This is a python2.7 program which takes an idealised square graphene flake and propogates an oxidation reaction based on the finding in the research by Sinclair (paper currently in review). Oxidised islands are nucleated systematically and graphene oxide areas propogate from these points. The simulation stops when the percolation threshold has been reached. Ensembles of these systems give an average impression on when graphene's properties are degrated.
Generate the simplest simulation with:
python2.7 command.py
command.py
simply runs one simulation and prints a summary of the simulation, for eample:
Coverage = 0.6266
Nsites = 8
Max radius = 0.268
Corrected coverage = 0.62395
Error = 0.00265
The Coverage
is the fraction of the squre covered by islands when a path was made from one edge to its oposite. The Corrected coverage
is the half way between the coverage above and the coverage on the previous step; the Error
is half the difference between these values.
Nsites
is the number of islands, Max radius
is the size of the largers island.
Two files are also written: nodes.dat
and path.dat
. These record respectively the location and size of the islands, and the shortest path from one edge to its opposite. These can be visually inspected using gnuplot with:
gnuplot> set size square; set xr [0:1]; set yr [0:1]

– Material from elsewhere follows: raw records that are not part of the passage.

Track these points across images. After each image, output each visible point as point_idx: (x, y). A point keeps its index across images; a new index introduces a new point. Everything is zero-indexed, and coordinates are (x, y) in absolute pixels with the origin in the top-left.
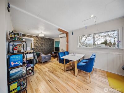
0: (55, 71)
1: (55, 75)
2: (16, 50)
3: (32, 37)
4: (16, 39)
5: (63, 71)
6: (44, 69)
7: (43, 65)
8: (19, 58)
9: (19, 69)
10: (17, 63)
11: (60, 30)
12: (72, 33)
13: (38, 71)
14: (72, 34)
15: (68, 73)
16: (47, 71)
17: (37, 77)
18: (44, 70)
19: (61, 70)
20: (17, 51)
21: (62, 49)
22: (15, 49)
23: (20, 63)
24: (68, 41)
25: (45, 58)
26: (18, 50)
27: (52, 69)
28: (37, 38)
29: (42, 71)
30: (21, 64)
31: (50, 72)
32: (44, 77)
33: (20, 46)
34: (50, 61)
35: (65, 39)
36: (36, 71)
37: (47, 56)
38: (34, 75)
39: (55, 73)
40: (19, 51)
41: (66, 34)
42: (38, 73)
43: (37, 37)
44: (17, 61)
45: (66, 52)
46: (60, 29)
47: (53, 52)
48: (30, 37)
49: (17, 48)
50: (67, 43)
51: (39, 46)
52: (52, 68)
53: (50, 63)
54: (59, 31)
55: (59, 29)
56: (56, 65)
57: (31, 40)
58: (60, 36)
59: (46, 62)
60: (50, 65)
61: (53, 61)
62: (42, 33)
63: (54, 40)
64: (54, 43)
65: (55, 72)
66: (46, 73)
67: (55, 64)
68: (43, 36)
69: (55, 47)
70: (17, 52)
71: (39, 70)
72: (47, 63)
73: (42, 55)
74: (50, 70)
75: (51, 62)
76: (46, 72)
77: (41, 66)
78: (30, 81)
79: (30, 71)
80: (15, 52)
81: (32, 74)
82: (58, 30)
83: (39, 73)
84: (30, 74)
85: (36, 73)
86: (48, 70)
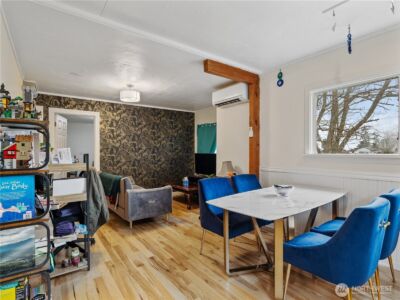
0: (181, 265)
1: (175, 282)
2: (13, 156)
3: (93, 106)
4: (13, 117)
5: (219, 270)
6: (135, 250)
7: (134, 234)
8: (19, 189)
9: (22, 233)
10: (13, 209)
11: (210, 68)
12: (280, 75)
13: (107, 258)
14: (281, 83)
15: (242, 281)
16: (146, 263)
17: (99, 281)
18: (132, 257)
19: (209, 262)
20: (14, 161)
21: (229, 163)
22: (9, 153)
23: (24, 208)
24: (255, 122)
25: (143, 203)
26: (19, 157)
27: (168, 256)
28: (114, 111)
29: (124, 258)
30: (29, 215)
31: (159, 266)
32: (126, 285)
33: (27, 144)
34: (165, 221)
35: (244, 110)
36: (100, 254)
37: (154, 195)
38: (89, 269)
39: (178, 274)
40: (20, 163)
41: (249, 84)
42: (107, 263)
43: (114, 107)
44: (14, 203)
45: (243, 177)
46: (213, 62)
47: (186, 179)
48: (86, 109)
49: (13, 148)
50: (251, 134)
51: (124, 146)
52: (169, 248)
53: (167, 229)
54: (206, 70)
55: (206, 63)
56: (189, 241)
57: (92, 122)
58: (218, 97)
59: (145, 223)
60: (165, 235)
61: (184, 221)
62: (132, 85)
63: (191, 116)
64: (193, 132)
65: (179, 270)
66: (140, 269)
67: (187, 233)
68: (138, 100)
69: (196, 152)
70: (15, 167)
71: (111, 254)
72: (154, 227)
73: (128, 191)
74: (158, 259)
75: (171, 224)
76: (140, 265)
77: (123, 236)
78: (71, 294)
79: (76, 253)
80: (8, 167)
81: (82, 265)
82: (202, 68)
83: (111, 267)
84: (74, 263)
85: (97, 263)
86: (152, 258)
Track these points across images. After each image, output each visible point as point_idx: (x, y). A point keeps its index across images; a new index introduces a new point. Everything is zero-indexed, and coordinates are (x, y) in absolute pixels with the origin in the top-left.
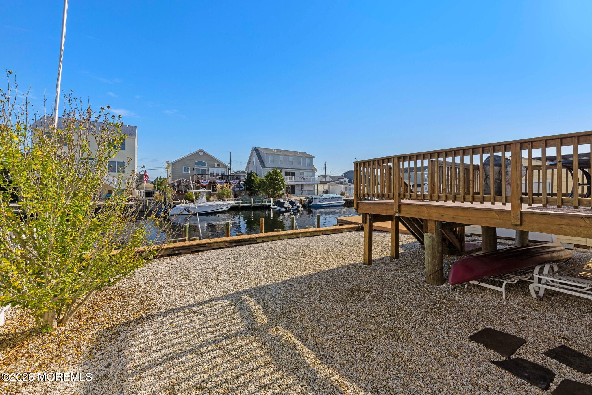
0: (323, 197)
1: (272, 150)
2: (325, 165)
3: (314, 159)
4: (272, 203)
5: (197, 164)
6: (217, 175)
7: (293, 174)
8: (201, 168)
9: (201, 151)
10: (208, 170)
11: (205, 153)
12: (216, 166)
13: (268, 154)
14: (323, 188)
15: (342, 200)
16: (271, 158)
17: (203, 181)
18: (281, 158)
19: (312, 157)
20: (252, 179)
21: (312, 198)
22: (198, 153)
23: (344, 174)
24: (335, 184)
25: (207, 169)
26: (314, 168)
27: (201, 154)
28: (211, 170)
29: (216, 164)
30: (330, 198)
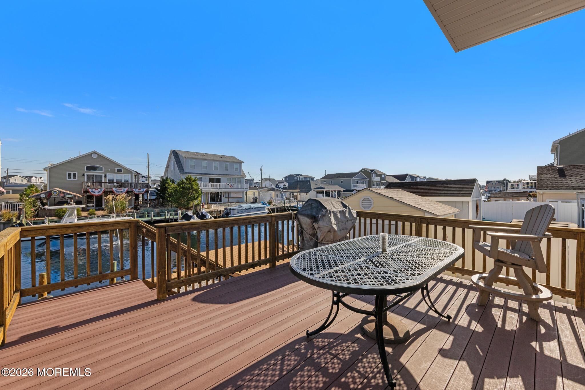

gnuplot> pl 'nodes.dat' w circ, 'path.dat' w l
In the directory scripts_for_paper/
are tools for running and analysing ensembles of these simulations.
ensemble.py
will run a given number of simulations, epochs
, and collate the coverages and errros into two files coverages.dat
and errors.dat
. To sweep several rates of nucleation (chi in the paper) we used a simple bash script to execute them sub.sh
.
The resultant directories created with sub.sh
can be analysed with analyse.py
which will calculate the average coverages at percolation thresholds, distributions, standard deviations and confidence in these coverages.